§ Action item
How many lines in the entries below contain the string "publica"? Reply with the number alone.

§ Task data

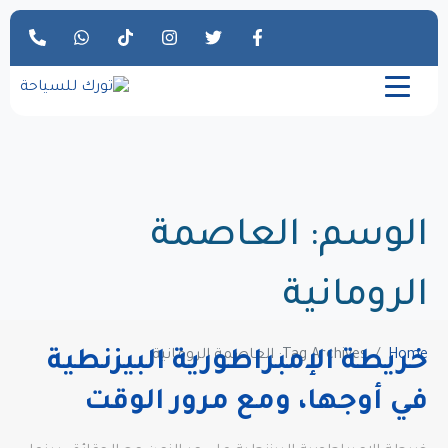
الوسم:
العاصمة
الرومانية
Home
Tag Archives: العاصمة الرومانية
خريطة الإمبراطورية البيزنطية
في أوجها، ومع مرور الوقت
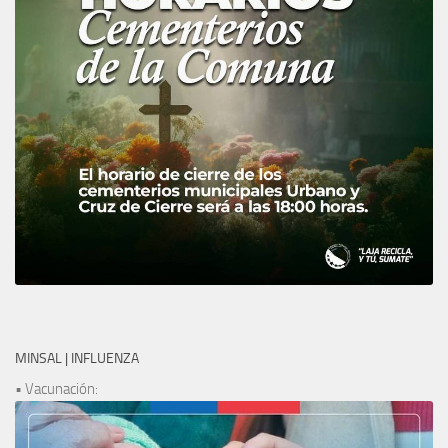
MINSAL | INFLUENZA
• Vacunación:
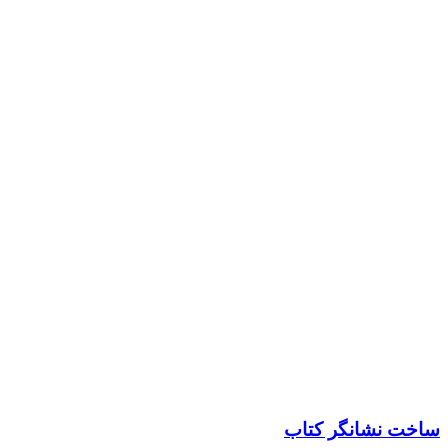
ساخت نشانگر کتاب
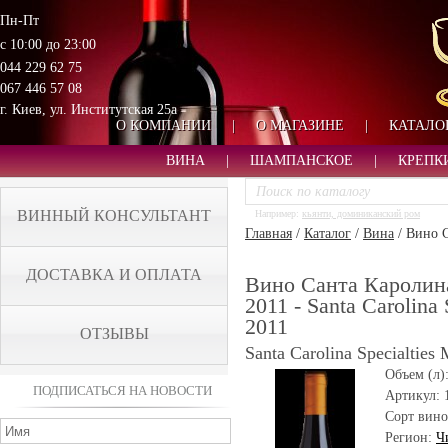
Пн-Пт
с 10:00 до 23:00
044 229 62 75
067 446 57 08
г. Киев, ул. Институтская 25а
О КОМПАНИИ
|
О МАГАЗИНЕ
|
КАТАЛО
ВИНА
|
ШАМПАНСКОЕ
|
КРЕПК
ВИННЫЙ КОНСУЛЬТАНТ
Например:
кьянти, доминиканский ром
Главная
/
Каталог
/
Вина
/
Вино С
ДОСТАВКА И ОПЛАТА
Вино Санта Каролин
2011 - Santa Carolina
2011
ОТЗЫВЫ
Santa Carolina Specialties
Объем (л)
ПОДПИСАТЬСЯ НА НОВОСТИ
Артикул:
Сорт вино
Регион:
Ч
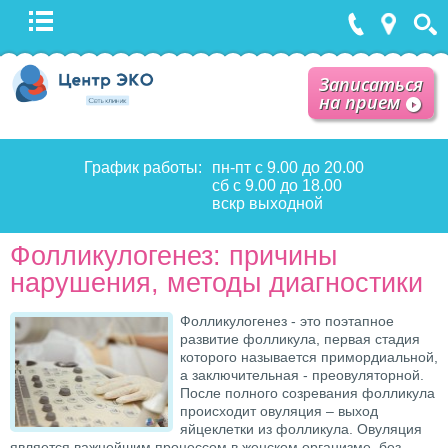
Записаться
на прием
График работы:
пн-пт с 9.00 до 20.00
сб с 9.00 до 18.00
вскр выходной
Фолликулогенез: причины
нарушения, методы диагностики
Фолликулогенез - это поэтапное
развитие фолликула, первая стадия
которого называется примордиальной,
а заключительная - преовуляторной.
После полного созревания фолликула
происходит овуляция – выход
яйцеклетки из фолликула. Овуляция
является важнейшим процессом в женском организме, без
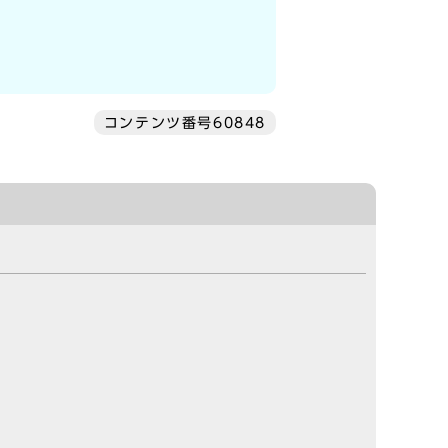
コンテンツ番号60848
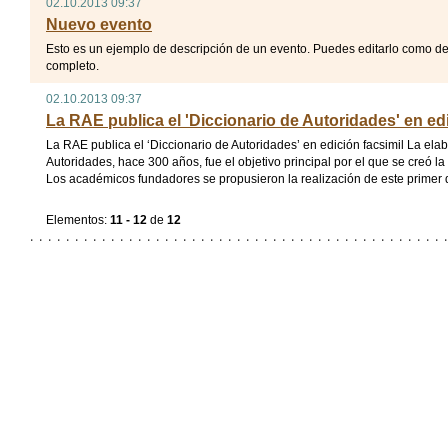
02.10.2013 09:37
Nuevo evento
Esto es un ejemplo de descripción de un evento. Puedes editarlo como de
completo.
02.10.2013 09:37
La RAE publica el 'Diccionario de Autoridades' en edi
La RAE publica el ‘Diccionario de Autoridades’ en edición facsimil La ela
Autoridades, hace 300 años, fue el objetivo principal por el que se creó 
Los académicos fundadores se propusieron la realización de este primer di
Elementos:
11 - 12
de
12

==

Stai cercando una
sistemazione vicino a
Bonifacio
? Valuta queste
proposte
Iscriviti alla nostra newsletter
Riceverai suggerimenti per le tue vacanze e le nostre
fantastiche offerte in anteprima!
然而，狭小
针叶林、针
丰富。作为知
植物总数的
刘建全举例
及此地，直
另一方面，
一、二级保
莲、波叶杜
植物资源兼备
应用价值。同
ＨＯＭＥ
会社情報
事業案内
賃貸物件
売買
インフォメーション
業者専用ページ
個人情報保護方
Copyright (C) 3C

§ Solved exercise
2